Superbike: Jonathan Rea “Vi spiego perchè senza 1000 giri vado più forte”

Anche con meno cavalli il Cannibale riesce sempre a fare la differenza. E lui stesso spiega perchè.

di Paolo Gozzi, @paologozzi1
Jonathan Rea è il campione del Mondo Superbike 2017

Com’è possibile che abbiano tolto mille giri alla Kawasaki e Jonathan Rea sia andato un secondo più forte di un anno fa, pagando appena tre decimi alla Ducati Desmosedici MotoGP del vice iridato Andrea Dovizioso?

LIMITI – L’esito dei test a Jerez, i primi per la Superbike in configurazione nuove regole 2018, ha lasciato per strada domande non ancora esaudite. Tanti, compreso gli estensori del nuovo regolamento Superbike, ignorano un concetto semplice: nelle competizioni per derivate dalla serie più limiti metti, più offri la possibilità a chi ha tecnologia e investimenti di fare la differenza. E’ già successo nel 2017 con la griglia rovesciata in gara 2: Kawasaki e Ducati si sono trovate di fronte il problema di far partire più forte possibile i rispettivi piloti ufficiali retrocessi in terza fila, e ci sono riuscite in poco tempo perfezionando all’inversimile i sistemi elettronici. Lo stesso sta accadendo con la limitazione di giri.

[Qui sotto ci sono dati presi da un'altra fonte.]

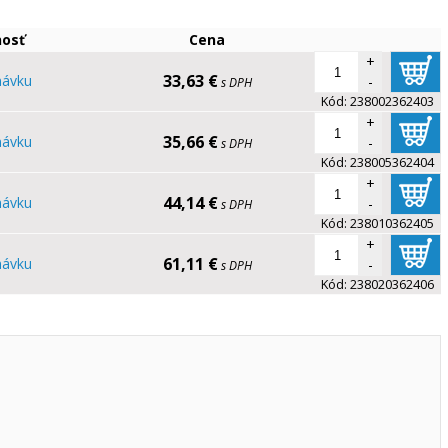
osť
Cena
+
33,63 €
návku
-
s DPH
Kód:
238002362403
+
35,66 €
návku
-
s DPH
Kód:
238005362404
+
44,14 €
návku
-
s DPH
Kód:
238010362405
+
61,11 €
návku
-
s DPH
Kód:
238020362406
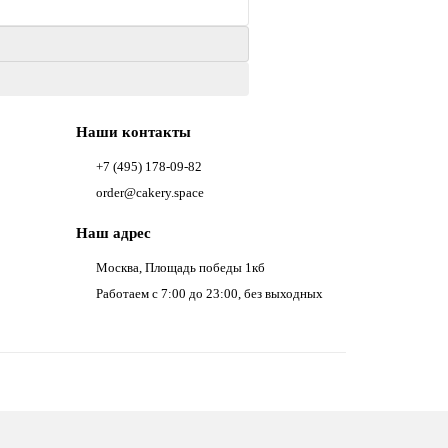
Наши контакты
+7 (495) 178-09-82
order@cakery.space
Наш адрес
Москва, Площадь победы 1кб
Работаем с 7:00 до 23:00, без выходных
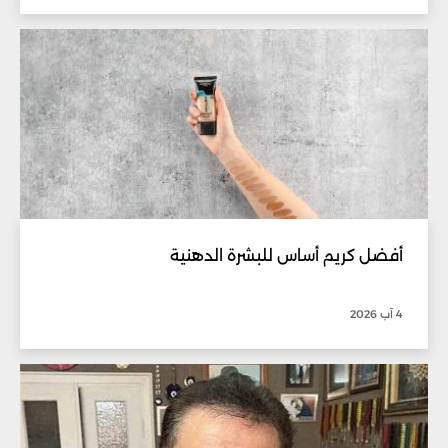
أفضل كريم أساس للبشرة الدهنية
4 آب 2026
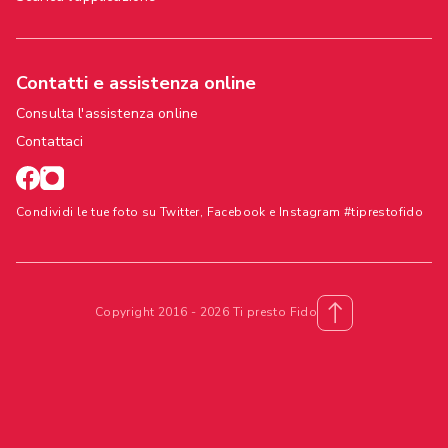
Contatti e assistenza online
Consulta l'assistenza online
Contattaci
Condividi le tue foto su Twitter, Facebook e Instagram #tiprestofido
Copyright 2016 - 2026 Ti presto Fido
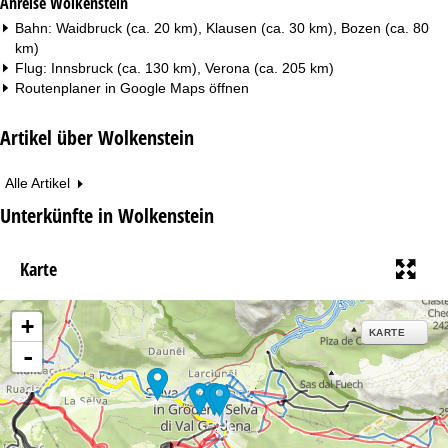
Anreise Wolkenstein
Bahn: Waidbruck (ca. 20 km), Klausen (ca. 30 km), Bozen (ca. 80
km)
Flug: Innsbruck (ca. 130 km), Verona (ca. 205 km)
Routenplaner in
Google Maps
öffnen
Artikel über Wolkenstein
Alle Artikel
Unterkünfte in Wolkenstein
Karte
+
KARTE
-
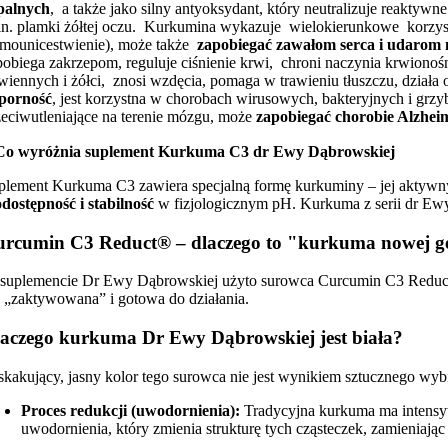
palnych
, a także jako silny antyoksydant, który neutralizuje reaktyw
in. plamki żółtej oczu. Kurkumina wykazuje wielokierunkowe korzyst
amounicestwienie), może także
zapobiegać zawałom serca i udarom
pobiega zakrzepom, reguluje ciśnienie krwi, chroni naczynia krwiono
awiennych i żółci, znosi wzdęcia, pomaga w trawieniu tłuszczu, dzia
porność
, jest korzystna w chorobach wirusowych, bakteryjnych i grzy
zeciwutleniające na terenie mózgu, może
zapobiegać chorobie Alzhei
Co wyróżnia suplement Kurkuma C3 dr Ewy Dąbrowskiej
plement Kurkuma C3 zawiera specjalną formę kurkuminy – jej aktywny
odostępność i
stabilność
w fizjologicznym pH. Kurkuma z serii dr Ew
rcumin C3 Reduct® – dlaczego to "kurkuma nowej ge
suplemencie Dr Ewy Dąbrowskiej użyto surowca Curcumin C3 Reduct® 
ż „zaktywowana” i gotowa do działania.
aczego kurkuma Dr Ewy Dąbrowskiej jest biała?
skakujący, jasny kolor tego surowca nie jest wynikiem sztucznego wy
Proces redukcji (uwodornienia):
Tradycyjna kurkuma ma intensy
uwodornienia, który zmienia strukturę tych cząsteczek, zamieniają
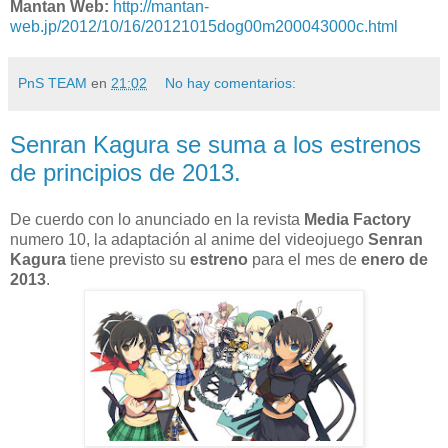
Mantan Web:
http://mantan-
web.jp/2012/10/16/20121015dog00m200043000c.html
PnS TEAM
en
21:02
No hay comentarios:
Senran Kagura se suma a los estrenos
de principios de 2013.
De cuerdo con lo anunciado en la revista
Media Factory
numero 10, la adaptación al anime del videojuego
Senran
Kagura
tiene previsto su
estreno
para el mes de
enero de
2013
.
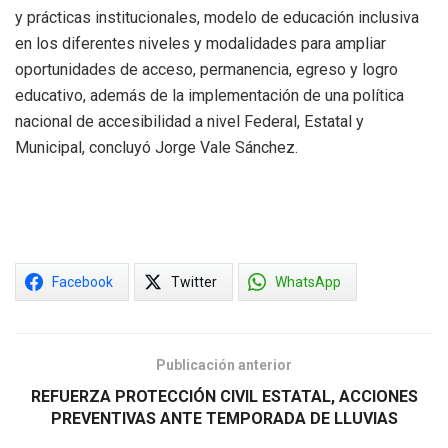
y prácticas institucionales, modelo de educación inclusiva
en los diferentes niveles y modalidades para ampliar
oportunidades de acceso, permanencia, egreso y logro
educativo, además de la implementación de una política
nacional de accesibilidad a nivel Federal, Estatal y
Municipal, concluyó Jorge Vale Sánchez.
Facebook
Twitter
WhatsApp
Publicación anterior
REFUERZA PROTECCIÓN CIVIL ESTATAL, ACCIONES
PREVENTIVAS ANTE TEMPORADA DE LLUVIAS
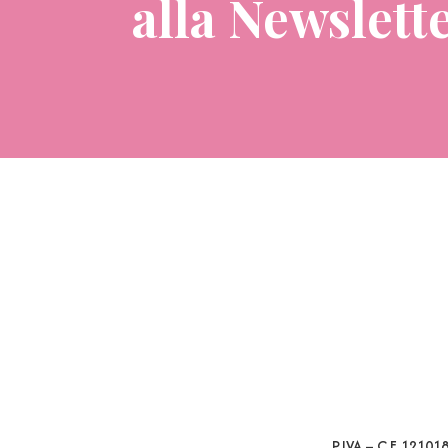
alla Newslett
P.IVA – C.F. 1210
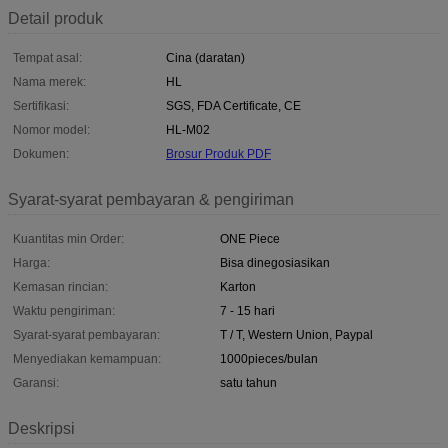
Detail produk
Tempat asal:
Cina (daratan)
Nama merek:
HL
Sertifikasi:
SGS, FDA Certificate, CE
Nomor model:
HL-M02
Dokumen:
Brosur Produk PDF
Syarat-syarat pembayaran & pengiriman
Kuantitas min Order:
ONE Piece
Harga:
Bisa dinegosiasikan
Kemasan rincian:
Karton
Waktu pengiriman:
7 - 15 hari
Syarat-syarat pembayaran:
T / T, Western Union, Paypal
Menyediakan kemampuan:
1000pieces/bulan
Garansi:
satu tahun
Deskripsi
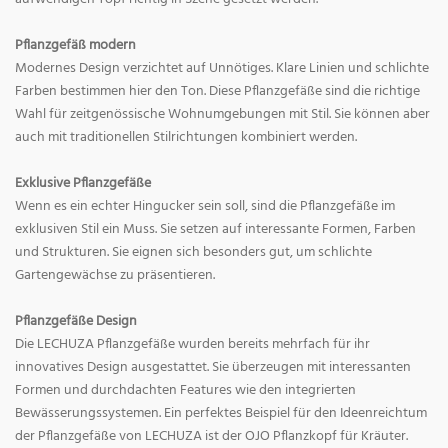
Pflanzgefäß modern
Modernes Design verzichtet auf Unnötiges. Klare Linien und schlichte
Farben bestimmen hier den Ton. Diese Pflanzgefäße sind die richtige
Wahl für zeitgenössische Wohnumgebungen mit Stil. Sie können aber
auch mit traditionellen Stilrichtungen kombiniert werden.
Exklusive Pflanzgefäße
Wenn es ein echter Hingucker sein soll, sind die Pflanzgefäße im
exklusiven Stil ein Muss. Sie setzen auf interessante Formen, Farben
und Strukturen. Sie eignen sich besonders gut, um schlichte
Gartengewächse zu präsentieren.
Pflanzgefäße Design
Die LECHUZA Pflanzgefäße wurden bereits mehrfach für ihr
innovatives Design ausgestattet. Sie überzeugen mit interessanten
Formen und durchdachten Features wie den integrierten
Bewässerungssystemen. Ein perfektes Beispiel für den Ideenreichtum
der Pflanzgefäße von LECHUZA ist der OJO Pflanzkopf für Kräuter.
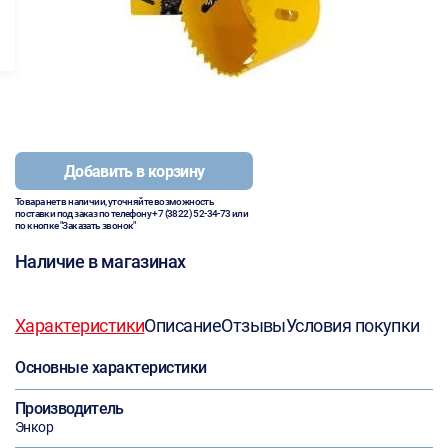
Добавить в корзину
Товара нет в наличии, уточняйте возможность
поставки под заказ по телефону
+7 (3822) 52-34-73
или
по кнопке "Заказать звонок"
Наличие в магазинах
Характеристики
Описание
Отзывы
Условия покупки
Основные характеристики
Производитель
Энкор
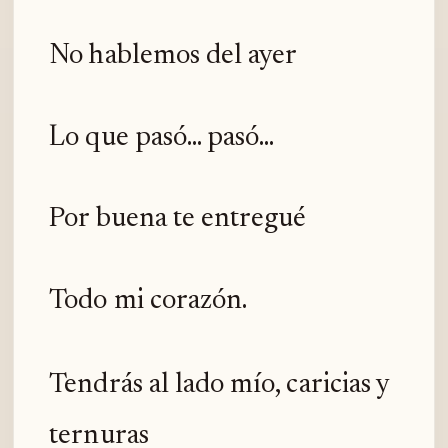
No hablemos del ayer
Lo que pasó... pasó...
Por buena te entregué
Todo mi corazón.
Tendrás al lado mío, caricias y
ternuras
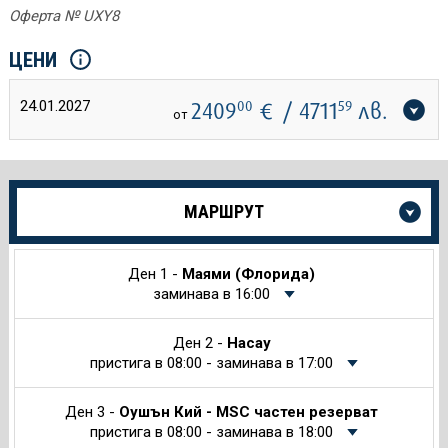
Оферта № UXY8
ЦЕНИ
24.01.2027
2409
00
€
/ 4711
59
лв.
от
Още
МАРШРУТ
информация
за
Круиза
Ден 1 -
Маями (Флорида)
заминава в 16:00
Ден 2 -
Насау
пристига в 08:00 - заминава в 17:00
Ден 3 -
Оушън Кий - MSC частен резерват
пристига в 08:00 - заминава в 18:00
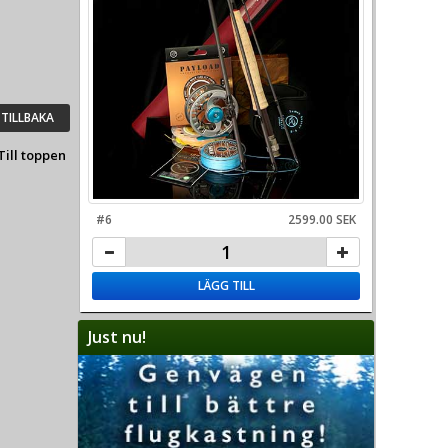
TILLBAKA
Till toppen
#6
2599.00 SEK
LÄGG TILL
Just nu!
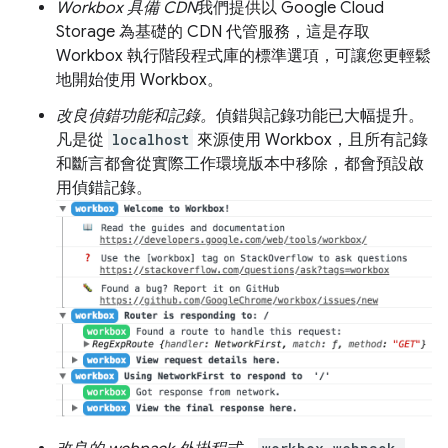
Workbox 具備 CDN
我們提供以 Google Cloud
Storage 為基礎的 CDN 代管服務，這是存取
Workbox 執行階段程式庫的標準選項，可讓您更輕鬆
地開始使用 Workbox。
改良偵錯功能和記錄。
偵錯與記錄功能已大幅提升。
凡是從
localhost
來源使用 Workbox，且所有記錄
和斷言都會從實際工作環境版本中移除，都會預設啟
用偵錯記錄。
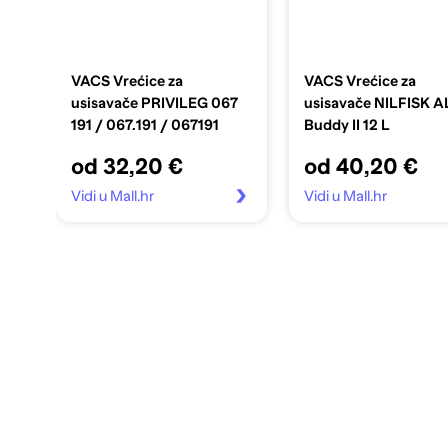
VACS Vrećice za
VACS Vrećice za
usisavače PRIVILEG 067
usisavače NILFISK 
191 / 067.191 / 067191
Buddy II 12 L
od 32,20 €
od 40,20 €
Vidi u Mall.hr
Vidi u Mall.hr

COPPIA  – Sentite come la spiega Jonathan Rea. “Le nuove regole hanno avuto un grande impatto sulle prestazioni della ZX-10R. La riduzione dei giri (adesso 14.100 contro oltre 15.000 del 2017, ndr) ci costa molto in velocità massima e accelerazione. Ma abbiamo un motore con molta più coppia motrice in alcune aree. Ecco perchè per me è stato relativamente facile ottenere le stesse prestazioni di prima.” Anzi meglio, e non di poco: nei test di Jerez di novembre, sempre con gomma da tempo, Rea aveva fatto 1’38″721, un anno dopo è sceso a 1’37″986.

BASE – Il segreto della Kawasaki sta anche nella stabilità. La ZX-10R è continuamente aggiornata, ma a piccoli passi, anche perchè i componenti che si possono sviluppare sono relativamente pochi, sia a livello motore che di ciclistica. Rea lavora da tre anni con lo stesso, preparatissimo gruppo tecnico. “Se sei ad alto livello, è facile provare cose nuove nei test e prendere decisioni molto rapide. A Jerez sono stato veloce fin dalla prima  delle quattro giornale di test. Se parti da una buona base, non servono 20-30 giri per rendersi conto se una modifica funziona, bastano pochissimi giri. Il team è importantissimo, siamo gli stessi da anni e ciascuno di noi sa esattamente come funziona l’altro. Il mio capo tecnico Pere Riba è molto scaltro per quanto riguarda i piani di sviluppo nei test. Lui sa cosa serve provare e cosa no. Riesca a capire quali sono le priorità ancor prima che io vada in pista per verificare.”

PROGRAMMA – La situazione è molto chiara: se a gente così preparata poni un problema regolamentare, questi si siedono intorno ad un tavolo e capiscono come recuperare in altri settori i decimi che hanno perduto causa minore potenza. Con una direzione precisa, il reparto corse in Giappone sa esattamente dove concentrarsi per non disperdere energie. Poche operazioni, tutte di grande efficacia. Rea non è un fuoriclasse solo in pista, è l’anima di tutto questo processo. Tom Sykes, Mondiale 2013 e certamente pilota di valore, non è mai arrivato al livello del compagno di squadra. A gennaio la Kawasaki avrà altri quattro giorni di test, sempre a Jerez: il 23-24 insieme alle altre formazioni ufficiali, e il 31-1 febbraio in esclusiva. Rea e Sykes arriveranno a Phillip Island con otto giornate di collaudo già effettuate e, come nelle stagioni precedenti, si metteranno nella migliore condizione per partire a razzo nel Mondiale.